-- begin DATA FOR THE TASK --
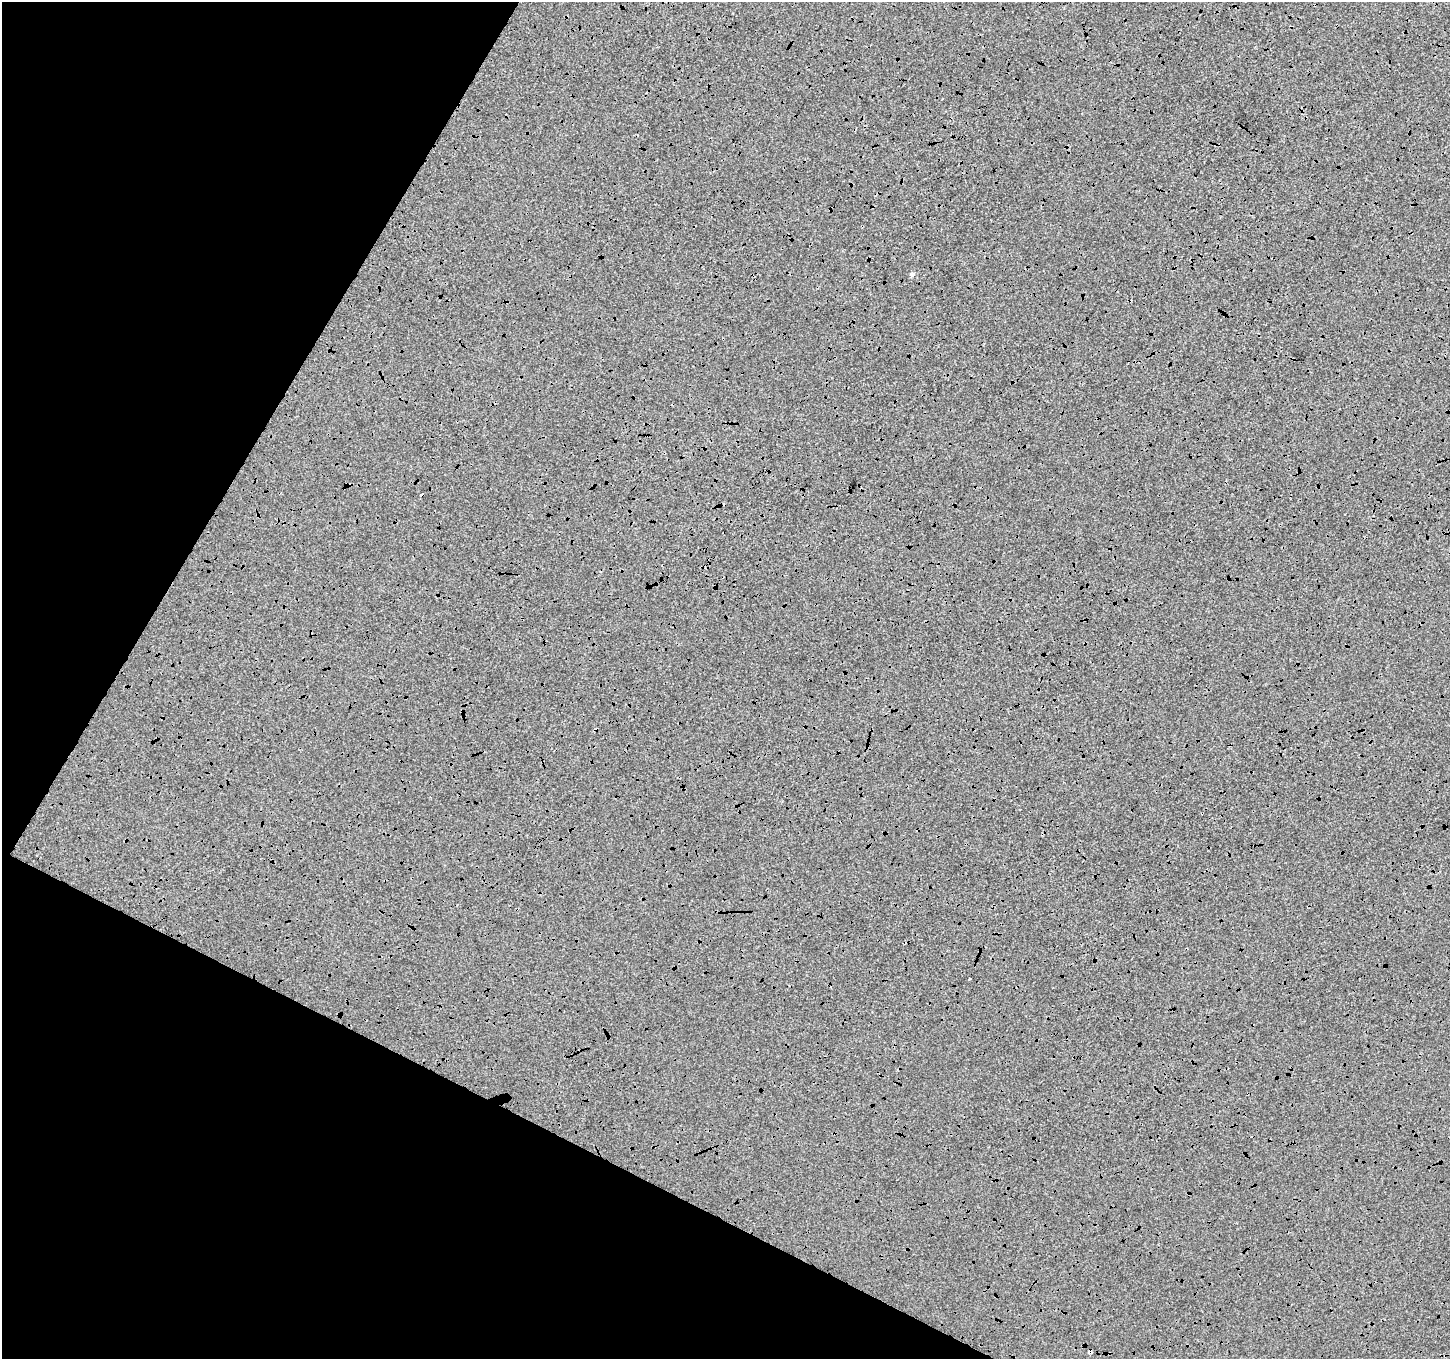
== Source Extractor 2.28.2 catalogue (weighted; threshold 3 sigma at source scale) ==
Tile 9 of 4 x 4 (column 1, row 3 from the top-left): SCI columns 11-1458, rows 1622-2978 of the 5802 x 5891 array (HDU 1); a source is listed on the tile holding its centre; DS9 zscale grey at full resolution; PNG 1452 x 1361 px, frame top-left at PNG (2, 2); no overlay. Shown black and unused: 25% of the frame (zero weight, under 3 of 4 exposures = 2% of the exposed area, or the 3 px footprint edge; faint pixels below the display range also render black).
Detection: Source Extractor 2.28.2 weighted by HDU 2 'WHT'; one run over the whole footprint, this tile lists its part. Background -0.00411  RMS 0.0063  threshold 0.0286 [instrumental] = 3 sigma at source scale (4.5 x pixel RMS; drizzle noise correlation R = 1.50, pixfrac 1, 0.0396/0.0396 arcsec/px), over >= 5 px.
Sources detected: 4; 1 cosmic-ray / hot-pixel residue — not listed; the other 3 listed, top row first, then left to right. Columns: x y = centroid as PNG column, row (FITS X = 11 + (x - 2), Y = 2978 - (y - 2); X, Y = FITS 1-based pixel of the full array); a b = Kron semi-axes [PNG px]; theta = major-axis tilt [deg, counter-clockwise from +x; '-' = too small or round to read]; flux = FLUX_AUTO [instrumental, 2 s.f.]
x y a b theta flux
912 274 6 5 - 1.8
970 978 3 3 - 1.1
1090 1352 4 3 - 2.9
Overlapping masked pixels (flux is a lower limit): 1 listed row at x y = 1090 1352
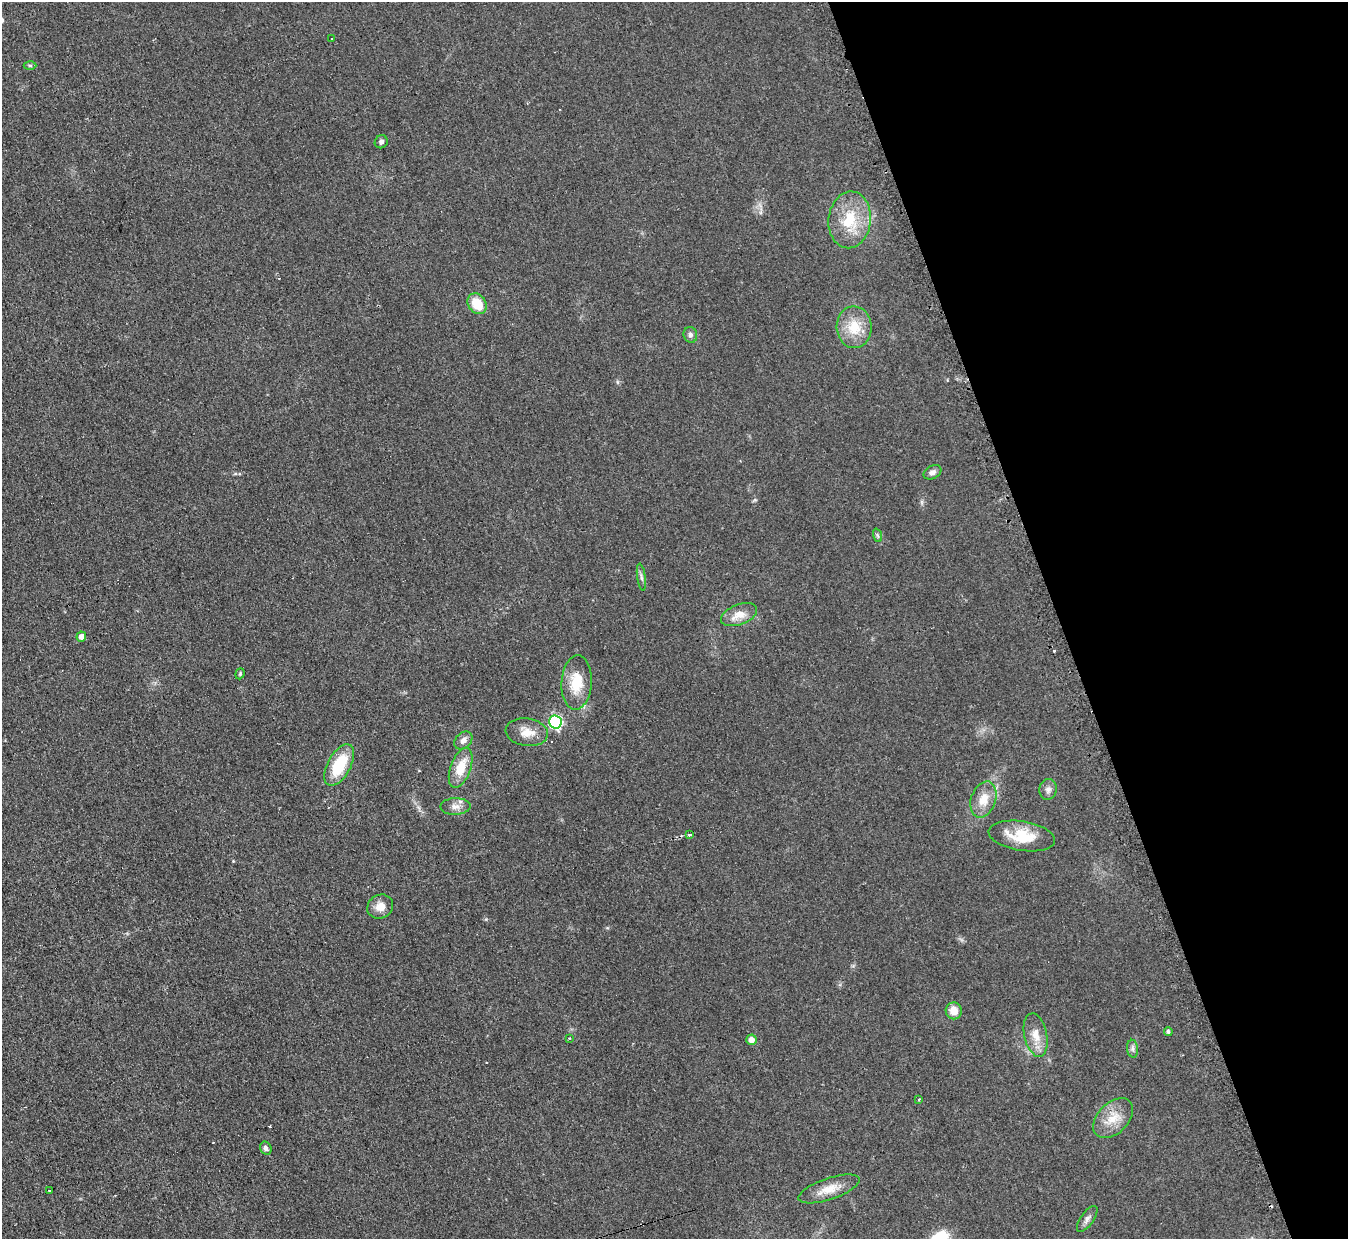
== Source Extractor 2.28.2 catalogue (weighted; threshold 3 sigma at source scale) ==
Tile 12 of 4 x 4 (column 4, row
-- end DATA FOR THE TASK --
** INSTRUCTIONS TO FOLLOW **
Reproduce the entries verbatim from their start up to and including the line with "1090 1352 4 3 - 2.9", leaving the pictures out of your answer.

** WORKED ANSWER **
== Source Extractor 2.28.2 catalogue (weighted; threshold 3 sigma at source scale) ==
Tile 9 of 4 x 4 (column 1, row 3 from the top-left): SCI columns 11-1458, rows 1622-2978 of the 5802 x 5891 array (HDU 1); a source is listed on the tile holding its centre; DS9 zscale grey at full resolution; PNG 1452 x 1361 px, frame top-left at PNG (2, 2); no overlay. Shown black and unused: 25% of the frame (zero weight, under 3 of 4 exposures = 2% of the exposed area, or the 3 px footprint edge; faint pixels below the display range also render black).
Detection: Source Extractor 2.28.2 weighted by HDU 2 'WHT'; one run over the whole footprint, this tile lists its part. Background -0.00411  RMS 0.0063  threshold 0.0286 [instrumental] = 3 sigma at source scale (4.5 x pixel RMS; drizzle noise correlation R = 1.50, pixfrac 1, 0.0396/0.0396 arcsec/px), over >= 5 px.
Sources detected: 4; 1 cosmic-ray / hot-pixel residue — not listed; the other 3 listed, top row first, then left to right. Columns: x y = centroid as PNG column, row (FITS X = 11 + (x - 2), Y = 2978 - (y - 2); X, Y = FITS 1-based pixel of the full array); a b = Kron semi-axes [PNG px]; theta = major-axis tilt [deg, counter-clockwise from +x; '-' = too small or round to read]; flux = FLUX_AUTO [instrumental, 2 s.f.]
x y a b theta flux
912 274 6 5 - 1.8
970 978 3 3 - 1.1
1090 1352 4 3 - 2.9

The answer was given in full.